[Data for review Boundary: Start]

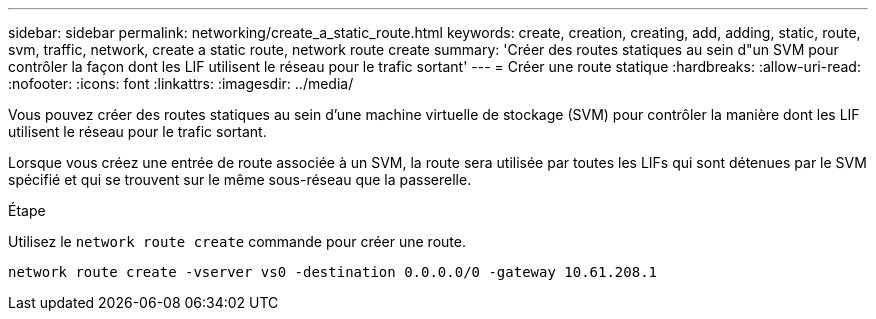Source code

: ---
sidebar: sidebar 
permalink: networking/create_a_static_route.html 
keywords: create, creation, creating, add, adding, static, route, svm, traffic, network, create a static route, network route create 
summary: 'Créer des routes statiques au sein d"un SVM pour contrôler la façon dont les LIF utilisent le réseau pour le trafic sortant' 
---
= Créer une route statique
:hardbreaks:
:allow-uri-read: 
:nofooter: 
:icons: font
:linkattrs: 
:imagesdir: ../media/


[role="lead"]
Vous pouvez créer des routes statiques au sein d'une machine virtuelle de stockage (SVM) pour contrôler la manière dont les LIF utilisent le réseau pour le trafic sortant.

Lorsque vous créez une entrée de route associée à un SVM, la route sera utilisée par toutes les LIFs qui sont détenues par le SVM spécifié et qui se trouvent sur le même sous-réseau que la passerelle.

.Étape
Utilisez le `network route create` commande pour créer une route.

....
network route create -vserver vs0 -destination 0.0.0.0/0 -gateway 10.61.208.1
....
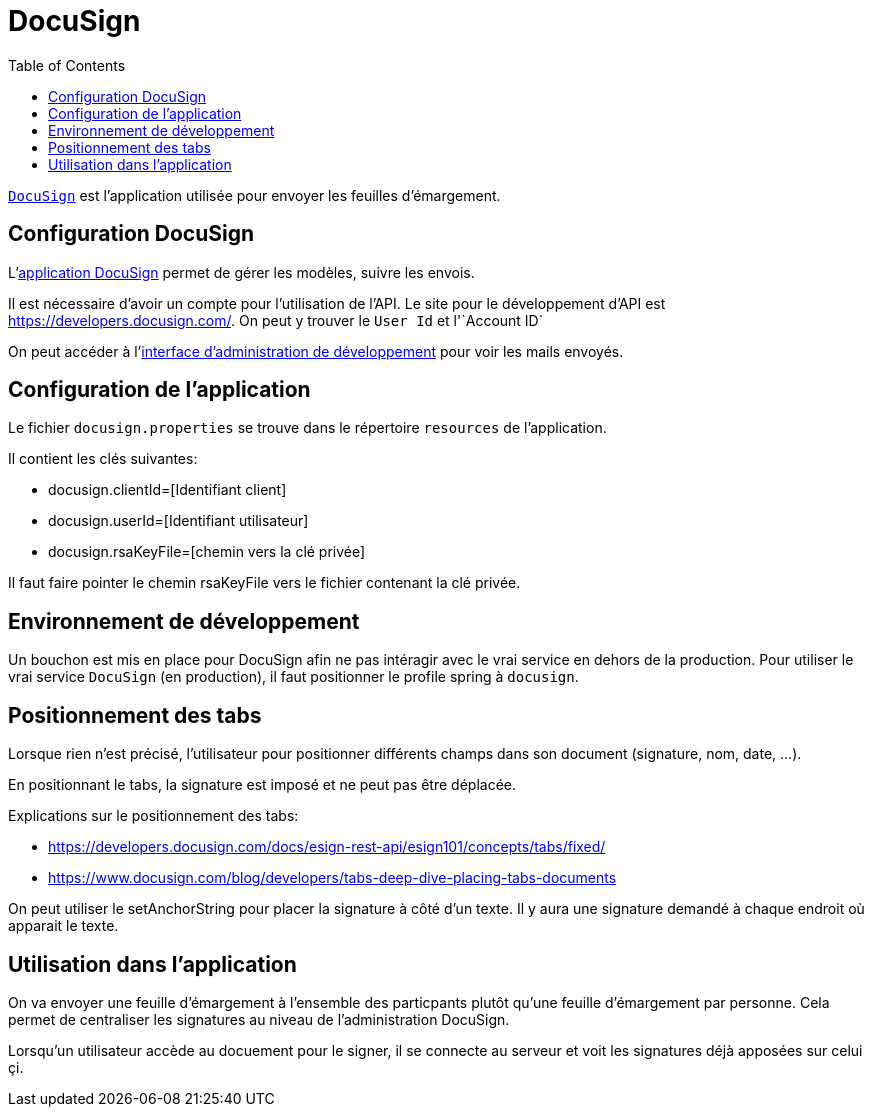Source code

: = DocuSign
:toc: left

`https://www.docusign.com[DocuSign]` est l'application utilisée pour envoyer les feuilles d'émargement.


== Configuration DocuSign

L'https://apps.docusign.com[application DocuSign] permet de gérer les modèles, suivre les envois.

Il est nécessaire d'avoir un compte pour l'utilisation de l'API.
Le site pour le développement d'API est https://developers.docusign.com/.
On peut y trouver le `User Id` et l'`Account ID`

On peut accéder à l'https://appdemo.docusign.com[interface d'administration de développement] pour voir les mails envoyés.

== Configuration de l'application

Le fichier `docusign.properties` se trouve dans le répertoire `resources`  de l'application.

Il contient les clés suivantes:

* docusign.clientId=[Identifiant client]
* docusign.userId=[Identifiant utilisateur]
* docusign.rsaKeyFile=[chemin vers la clé privée]

Il faut faire pointer le chemin rsaKeyFile vers le fichier contenant la clé privée.

== Environnement de développement

Un bouchon est mis en place pour DocuSign afin ne pas intéragir avec le vrai service en dehors de la production.
Pour utiliser le vrai service `DocuSign` (en production), il faut positionner le profile spring à `docusign`.

== Positionnement des tabs

Lorsque rien n'est précisé, l'utilisateur pour positionner différents champs dans son document (signature, nom, date, ...).

En positionnant le tabs, la signature est imposé et ne peut pas être déplacée.

Explications sur le positionnement des tabs:

* https://developers.docusign.com/docs/esign-rest-api/esign101/concepts/tabs/fixed/
* https://www.docusign.com/blog/developers/tabs-deep-dive-placing-tabs-documents

On peut utiliser le setAnchorString pour placer la signature à côté d'un texte.
Il y aura une signature demandé à chaque endroit où apparait le texte.

== Utilisation dans l'application

On va envoyer une feuille d'émargement à l'ensemble des particpants plutôt qu'une feuille d'émargement par personne.
Cela permet de centraliser les signatures au niveau de l'administration DocuSign.

Lorsqu'un utilisateur accède au docuement pour le signer, il se connecte au serveur et voit les signatures déjà apposées sur celui çi.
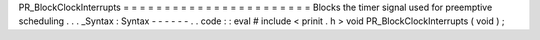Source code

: PR_BlockClockInterrupts
=
=
=
=
=
=
=
=
=
=
=
=
=
=
=
=
=
=
=
=
=
=
=
Blocks
the
timer
signal
used
for
preemptive
scheduling
.
.
.
_Syntax
:
Syntax
-
-
-
-
-
-
.
.
code
:
:
eval
#
include
<
prinit
.
h
>
void
PR_BlockClockInterrupts
(
void
)
;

[Data for review Boundary: End]

## How to complete this task
For each line above that contains the word "production", give the line as it is written.

## Completed task
Un bouchon est mis en place pour DocuSign afin ne pas intéragir avec le vrai service en dehors de la production.
Pour utiliser le vrai service `DocuSign` (en production), il faut positionner le profile spring à `docusign`.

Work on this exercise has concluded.